After I started work some years later I found one which tasted identical and they were small restaurant along Capitol Theatre (frustrated now as I could not recall the name). Later, I was used to travelling all over Singapore and eat where I was due to work and whenever I was around Kallang or Paya Lebar I would go to ''Kuong"for their noodle at Geylang Lorong 12 where they have been since 1964. They moved to Lorong 13 for some years and then finally shifted to Lorong 21A. Question: How many Lorongs have they shifted? Those days there were no apps or references. You have to travel often to to sniff out the good and nice food. Kuong was one of them.
In SG these days, good food must be accompanied by all kinds of stickers.
I wonder how much they charge for them as I could come out with some really nice stickers myself but Kuong does not need that.
All you have to do here is to place your orders and you shall be given a number. Wait for you number to be called and go collect your food. Good for them as you have to pay first and you won't disappear after waiting too long. LOL! Not bad for customers - instead of standing and waiting you could just sit down and wait.
You see Kuong has old folks working day and night since they open from 8-8. It is not easy.

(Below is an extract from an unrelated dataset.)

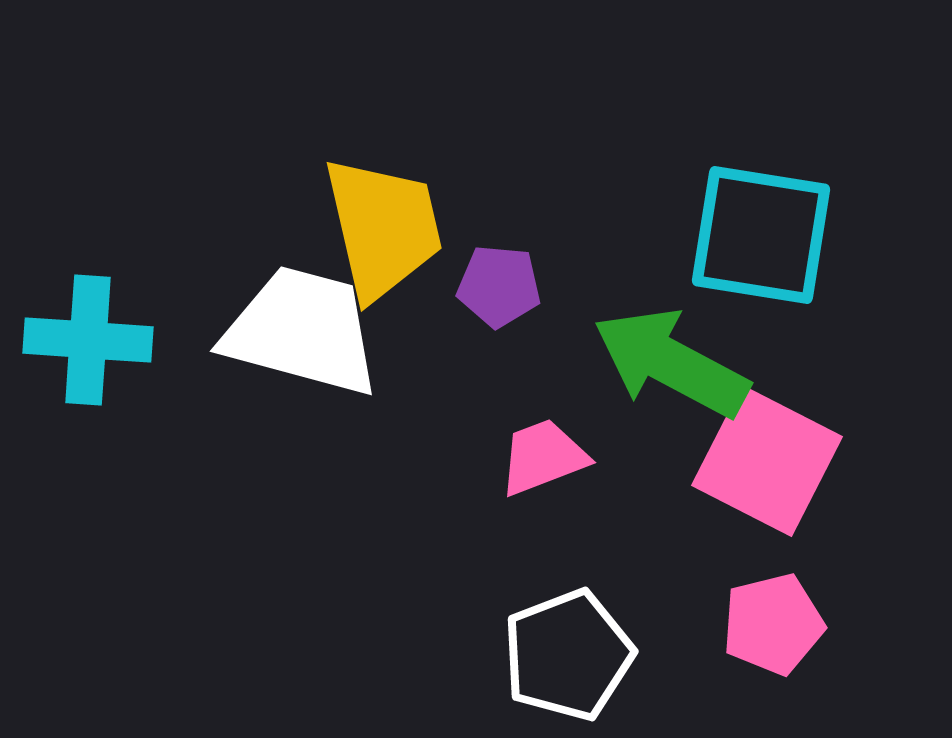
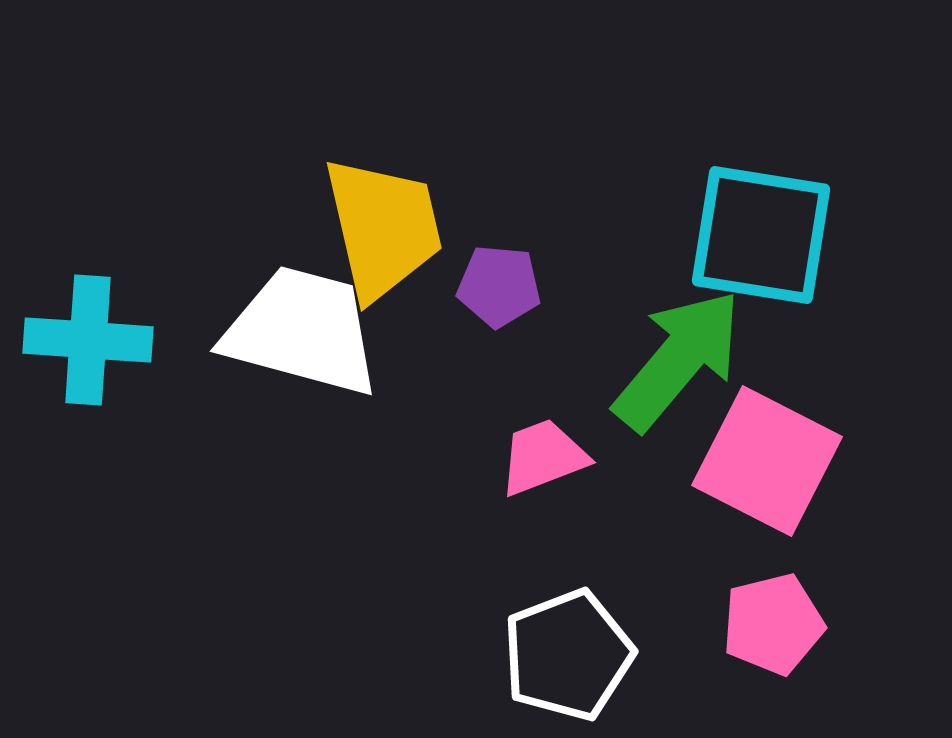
green arrow: moved 7 px right, 3 px up; rotated 102 degrees clockwise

What you should do while waiting is to go to this Wu Xiang stall and order some food to deal with your hunger binge.
If you, like me have often been at the now gone National Library or MPH and Fort Canning area you would know about the Armenian Street old coffee shop where the char kway teow and this ngoh hiang stalls once operated in.
Among the various items, you must order the not just the crispy prawn cracker (middle) but also the freshly made xia bin (top)
And boy, they do have an awesome chilli suace with chopped onions to go with.
Here is my drone shot of the wanton noodle but Kuong spelt it as "Wan Tan".
Absolutely fabulous. They make their own char siew and so well burnt you still get a smoky taste. The best char siew must have some fats in case you know not. Here, half the battle was already won.
Many Singaporeans love their food with lots of chilli. That is understandable but it is a cardinal sin to drain all foods with lots of chilli because you would have killed the taste of any food. The chilli is to enhance and not to overwhelm. Like eating sushi or sashimi, do not throw in a ton of chiil sauce as you would your sashimi with wasabe. Otherwise it will be called two ton noodle and not wan ton.
This is quite close to the wanton noodle I had at Toa Payoh in my youth. In those days, nobody goes to Geylang just to eat noodles, they go there for some notorious and nocturnal activities.
The potent combination of Kuong's Wan Tan noodle and the killing of Wu Xiang and Xia Bing while killing time waiting for you noodles is indeed a very tempting offer.